● **Testo di partenza**:
====

Dopo un corso effettuato in Belgio, nel 1895 ebbe l’incarico di guardarobiera, che richiedeva una delicatezza particolare. Le suore, lei compresa, possedevano allora un solo abito religioso di ricambio, che si teneva per un mese, per cui si creava qualche problema quando occorreva sostituirlo per lavarlo.

Missionaria in Cina
Il 13 novembre 1898 emise i voti perpetui. Nello stesso giorno, la madre fondatrice le comunicò che avrebbe fatto parte del gruppo di sette suore, che, con la guida di madre Maria Ermellina di Gesù, sarebbero partite per la missione dello Shanxi, in Cina. Anche suo fratello padre Barnaba era missionario lì, quindi avrebbe potuto rivederlo.

====

● **Consegna scritta**: Scrivi tutti i luoghi geografici nominati nel testo sulla suora missionaria. L'elenco che segue viene da un'altra fonte.

● **Materiale fornito**:
====

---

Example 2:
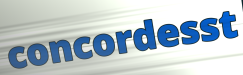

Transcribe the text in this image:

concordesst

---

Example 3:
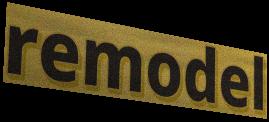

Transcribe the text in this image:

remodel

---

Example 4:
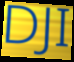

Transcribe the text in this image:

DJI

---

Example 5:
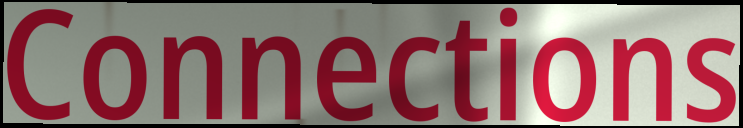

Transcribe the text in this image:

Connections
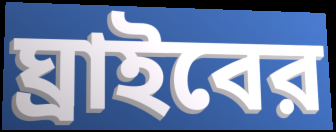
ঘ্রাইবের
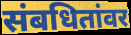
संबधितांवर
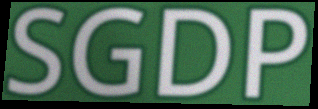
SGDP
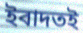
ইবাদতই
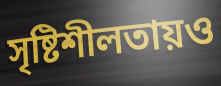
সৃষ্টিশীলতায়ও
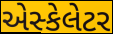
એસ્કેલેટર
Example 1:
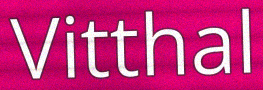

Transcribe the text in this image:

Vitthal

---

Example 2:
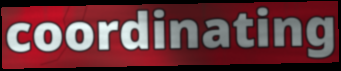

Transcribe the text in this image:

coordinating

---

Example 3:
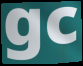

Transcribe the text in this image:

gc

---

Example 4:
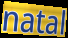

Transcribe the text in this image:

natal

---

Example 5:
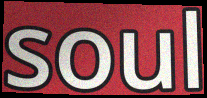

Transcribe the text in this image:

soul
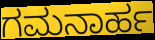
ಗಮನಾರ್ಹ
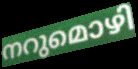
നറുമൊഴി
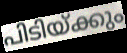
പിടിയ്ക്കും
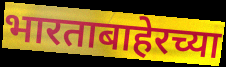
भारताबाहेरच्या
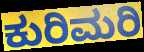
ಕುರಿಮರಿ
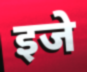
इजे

====

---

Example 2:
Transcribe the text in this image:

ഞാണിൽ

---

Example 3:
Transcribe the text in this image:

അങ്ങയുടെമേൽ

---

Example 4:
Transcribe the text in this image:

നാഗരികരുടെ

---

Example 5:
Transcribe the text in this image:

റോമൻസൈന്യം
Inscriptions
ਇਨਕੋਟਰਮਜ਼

====

● **Risultato del compito**: Belgio, Shanxi, Cina